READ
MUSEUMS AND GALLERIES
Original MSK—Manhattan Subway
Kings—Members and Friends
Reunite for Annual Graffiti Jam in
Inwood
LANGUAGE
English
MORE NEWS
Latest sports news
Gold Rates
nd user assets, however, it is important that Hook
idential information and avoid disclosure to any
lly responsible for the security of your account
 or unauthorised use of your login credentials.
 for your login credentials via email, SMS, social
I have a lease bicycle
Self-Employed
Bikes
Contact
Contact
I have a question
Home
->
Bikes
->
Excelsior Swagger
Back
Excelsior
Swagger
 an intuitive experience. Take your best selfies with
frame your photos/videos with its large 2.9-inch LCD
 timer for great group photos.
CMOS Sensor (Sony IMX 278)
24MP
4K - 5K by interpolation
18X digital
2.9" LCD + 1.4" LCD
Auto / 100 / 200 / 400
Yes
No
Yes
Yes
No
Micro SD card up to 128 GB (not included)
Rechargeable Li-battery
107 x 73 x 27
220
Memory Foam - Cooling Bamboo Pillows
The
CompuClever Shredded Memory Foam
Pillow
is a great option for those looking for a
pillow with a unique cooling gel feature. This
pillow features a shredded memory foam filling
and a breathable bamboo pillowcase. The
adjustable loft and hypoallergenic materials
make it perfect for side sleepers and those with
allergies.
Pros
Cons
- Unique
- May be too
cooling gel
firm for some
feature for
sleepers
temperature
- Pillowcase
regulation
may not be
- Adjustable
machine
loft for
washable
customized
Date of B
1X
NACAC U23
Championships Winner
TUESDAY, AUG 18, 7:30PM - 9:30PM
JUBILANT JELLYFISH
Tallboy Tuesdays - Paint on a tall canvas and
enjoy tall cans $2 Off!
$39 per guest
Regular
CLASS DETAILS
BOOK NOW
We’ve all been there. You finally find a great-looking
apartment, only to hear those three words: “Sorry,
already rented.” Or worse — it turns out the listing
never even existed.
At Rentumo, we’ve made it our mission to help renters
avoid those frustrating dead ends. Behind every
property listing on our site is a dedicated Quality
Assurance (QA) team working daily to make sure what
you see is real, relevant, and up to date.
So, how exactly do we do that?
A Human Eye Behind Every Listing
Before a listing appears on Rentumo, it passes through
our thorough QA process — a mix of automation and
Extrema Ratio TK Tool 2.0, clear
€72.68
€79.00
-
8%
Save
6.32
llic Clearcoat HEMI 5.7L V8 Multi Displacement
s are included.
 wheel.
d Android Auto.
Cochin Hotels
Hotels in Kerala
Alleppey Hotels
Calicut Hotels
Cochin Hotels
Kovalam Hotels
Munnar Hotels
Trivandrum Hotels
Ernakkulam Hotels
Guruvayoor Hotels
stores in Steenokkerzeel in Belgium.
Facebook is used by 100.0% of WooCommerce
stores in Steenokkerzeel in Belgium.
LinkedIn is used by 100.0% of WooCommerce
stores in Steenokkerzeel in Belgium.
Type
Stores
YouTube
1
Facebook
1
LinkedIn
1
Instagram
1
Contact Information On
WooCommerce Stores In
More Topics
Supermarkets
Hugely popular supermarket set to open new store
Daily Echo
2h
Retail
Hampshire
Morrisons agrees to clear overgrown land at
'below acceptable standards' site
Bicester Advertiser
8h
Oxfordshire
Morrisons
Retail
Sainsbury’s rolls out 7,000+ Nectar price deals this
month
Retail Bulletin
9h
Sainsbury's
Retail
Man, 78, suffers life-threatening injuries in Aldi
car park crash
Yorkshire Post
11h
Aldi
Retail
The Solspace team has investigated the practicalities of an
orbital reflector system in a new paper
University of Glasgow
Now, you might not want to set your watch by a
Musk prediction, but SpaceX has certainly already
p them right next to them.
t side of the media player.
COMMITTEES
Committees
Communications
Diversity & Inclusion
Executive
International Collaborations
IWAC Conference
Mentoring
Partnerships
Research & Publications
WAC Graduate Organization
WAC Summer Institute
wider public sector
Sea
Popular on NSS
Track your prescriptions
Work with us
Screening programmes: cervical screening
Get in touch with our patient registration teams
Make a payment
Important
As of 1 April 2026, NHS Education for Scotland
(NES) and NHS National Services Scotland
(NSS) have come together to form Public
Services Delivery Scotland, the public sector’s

### Required work
Please transcribe the entries above exactly as written.

### Exercise solution
READ
MUSEUMS AND GALLERIES
Original MSK—Manhattan Subway
Kings—Members and Friends
Reunite for Annual Graffiti Jam in
Inwood
LANGUAGE
English
MORE NEWS
Latest sports news
Gold Rates
nd user assets, however, it is important that Hook
idential information and avoid disclosure to any
lly responsible for the security of your account
 or unauthorised use of your login credentials.
 for your login credentials via email, SMS, social
I have a lease bicycle
Self-Employed
Bikes
Contact
Contact
I have a question
Home
->
Bikes
->
Excelsior Swagger
Back
Excelsior
Swagger
 an intuitive experience. Take your best selfies with
frame your photos/videos with its large 2.9-inch LCD
 timer for great group photos.
CMOS Sensor (Sony IMX 278)
24MP
4K - 5K by interpolation
18X digital
2.9" LCD + 1.4" LCD
Auto / 100 / 200 / 400
Yes
No
Yes
Yes
No
Micro SD card up to 128 GB (not included)
Rechargeable Li-battery
107 x 73 x 27
220
Memory Foam - Cooling Bamboo Pillows
The
CompuClever Shredded Memory Foam
Pillow
is a great option for those looking for a
pillow with a unique cooling gel feature. This
pillow features a shredded memory foam filling
and a breathable bamboo pillowcase. The
adjustable loft and hypoallergenic materials
make it perfect for side sleepers and those with
allergies.
Pros
Cons
- Unique
- May be too
cooling gel
firm for some
feature for
sleepers
temperature
- Pillowcase
regulation
may not be
- Adjustable
machine
loft for
washable
customized
Date of B
1X
NACAC U23
Championships Winner
TUESDAY, AUG 18, 7:30PM - 9:30PM
JUBILANT JELLYFISH
Tallboy Tuesdays - Paint on a tall canvas and
enjoy tall cans $2 Off!
$39 per guest
Regular
CLASS DETAILS
BOOK NOW
We’ve all been there. You finally find a great-looking
apartment, only to hear those three words: “Sorry,
already rented.” Or worse — it turns out the listing
never even existed.
At Rentumo, we’ve made it our mission to help renters
avoid those frustrating dead ends. Behind every
property listing on our site is a dedicated Quality
Assurance (QA) team working daily to make sure what
you see is real, relevant, and up to date.
So, how exactly do we do that?
A Human Eye Behind Every Listing
Before a listing appears on Rentumo, it passes through
our thorough QA process — a mix of automation and
Extrema Ratio TK Tool 2.0, clear
€72.68
€79.00
-
8%
Save
6.32
llic Clearcoat HEMI 5.7L V8 Multi Displacement
s are included.
 wheel.
d Android Auto.
Cochin Hotels
Hotels in Kerala
Alleppey Hotels
Calicut Hotels
Cochin Hotels
Kovalam Hotels
Munnar Hotels
Trivandrum Hotels
Ernakkulam Hotels
Guruvayoor Hotels
stores in Steenokkerzeel in Belgium.
Facebook is used by 100.0% of WooCommerce
stores in Steenokkerzeel in Belgium.
LinkedIn is used by 100.0% of WooCommerce
stores in Steenokkerzeel in Belgium.
Type
Stores
YouTube
1
Facebook
1
LinkedIn
1
Instagram
1
Contact Information On
WooCommerce Stores In
More Topics
Supermarkets
Hugely popular supermarket set to open new store
Daily Echo
2h
Retail
Hampshire
Morrisons agrees to clear overgrown land at
'below acceptable standards' site
Bicester Advertiser
8h
Oxfordshire
Morrisons
Retail
Sainsbury’s rolls out 7,000+ Nectar price deals this
month
Retail Bulletin
9h
Sainsbury's
Retail
Man, 78, suffers life-threatening injuries in Aldi
car park crash
Yorkshire Post
11h
Aldi
Retail
The Solspace team has investigated the practicalities of an
orbital reflector system in a new paper
University of Glasgow
Now, you might not want to set your watch by a
Musk prediction, but SpaceX has certainly already
p them right next to them.
t side of the media player.
COMMITTEES
Committees
Communications
Diversity & Inclusion
Executive
International Collaborations
IWAC Conference
Mentoring
Partnerships
Research & Publications
WAC Graduate Organization
WAC Summer Institute
wider public sector
Sea
Popular on NSS
Track your prescriptions
Work with us
Screening programmes: cervical screening
Get in touch with our patient registration teams
Make a payment
Important
As of 1 April 2026, NHS Education for Scotland
(NES) and NHS National Services Scotland
(NSS) have come together to form Public
Services Delivery Scotland, the public sector’s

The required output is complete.